The business had taken its uninterrupted and solid course after the Consul’s death. But soon after Thomas Buddenbrook seized the reins, a fresher and more enterprising spirit began to be noticeable in the management. Risks were taken now and then. The credit of the house, formerly a conception, a theory, a luxury, was consciously strained and utilized. The gentlemen on ’Change nodded at each other. “Buddenbrook wants to make money with both hands,” they said. They thought it was a good thing that Thomas had to carry the upright Friederich Wilhelm Marcus along with him, like a ball and chain on his foot. Herr Marcus’ influence was the conservative force in the business.
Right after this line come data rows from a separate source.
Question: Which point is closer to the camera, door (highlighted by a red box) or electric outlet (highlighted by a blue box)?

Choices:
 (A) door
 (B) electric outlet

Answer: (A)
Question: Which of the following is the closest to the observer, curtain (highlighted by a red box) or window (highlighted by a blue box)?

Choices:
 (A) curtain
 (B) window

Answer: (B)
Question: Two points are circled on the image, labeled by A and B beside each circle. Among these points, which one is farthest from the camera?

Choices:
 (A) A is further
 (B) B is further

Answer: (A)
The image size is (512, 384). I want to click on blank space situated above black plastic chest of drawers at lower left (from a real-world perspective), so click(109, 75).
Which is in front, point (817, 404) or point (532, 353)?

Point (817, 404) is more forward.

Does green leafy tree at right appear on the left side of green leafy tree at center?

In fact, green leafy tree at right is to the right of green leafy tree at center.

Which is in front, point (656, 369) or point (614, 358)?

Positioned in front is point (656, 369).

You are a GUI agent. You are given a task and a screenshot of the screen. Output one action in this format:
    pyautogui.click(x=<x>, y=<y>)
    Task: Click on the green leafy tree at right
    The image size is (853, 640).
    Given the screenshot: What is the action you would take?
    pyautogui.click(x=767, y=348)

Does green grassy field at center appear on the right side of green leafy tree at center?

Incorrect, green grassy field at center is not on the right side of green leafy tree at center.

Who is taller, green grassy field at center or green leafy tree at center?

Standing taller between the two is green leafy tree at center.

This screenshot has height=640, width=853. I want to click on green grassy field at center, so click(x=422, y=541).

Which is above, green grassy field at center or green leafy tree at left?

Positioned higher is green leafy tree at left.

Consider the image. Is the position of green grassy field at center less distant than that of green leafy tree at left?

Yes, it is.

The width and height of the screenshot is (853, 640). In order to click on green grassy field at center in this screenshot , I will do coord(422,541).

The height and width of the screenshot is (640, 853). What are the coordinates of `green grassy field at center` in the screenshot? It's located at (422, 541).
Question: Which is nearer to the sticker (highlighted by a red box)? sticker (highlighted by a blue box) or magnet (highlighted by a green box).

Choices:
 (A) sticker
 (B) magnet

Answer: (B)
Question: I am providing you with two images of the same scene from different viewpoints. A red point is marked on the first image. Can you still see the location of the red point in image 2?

He stroked his moustache with his two fingers, punctiliously arranged his writing materials and glass of water on his desk, looked at everything on both sides and top and bottom; and, five or six times in the day, would go out through the courtyard into the wash-kitchen and hold his head under the tap to refresh himself.

“They complement each other,” said the heads of the great houses to each other; Consul Heneus said it to Consul Kistenmaker. The small families echoed them; and the dockyard and warehouse hands repeated the same opinion. The whole town was interested in the way young Buddenbrook would “take hold.” Herr Stuht in Bell Founders’ Street would say to his wife, who knew the best families: “They balance each other, you see.”

But the personality of the business was plainly the younger partner. He knew how to handle the personnel, the ship-captains, the heads in the warehouse offices, the drivers and the yard hands. He could speak their language with ease and yet keep a distance between himself and them. But when Herr Marcus spoke in dialect to some faithful servant it sounded so outlandish that his partner would simply begin to laugh, and the whole office would dissolve in merriment.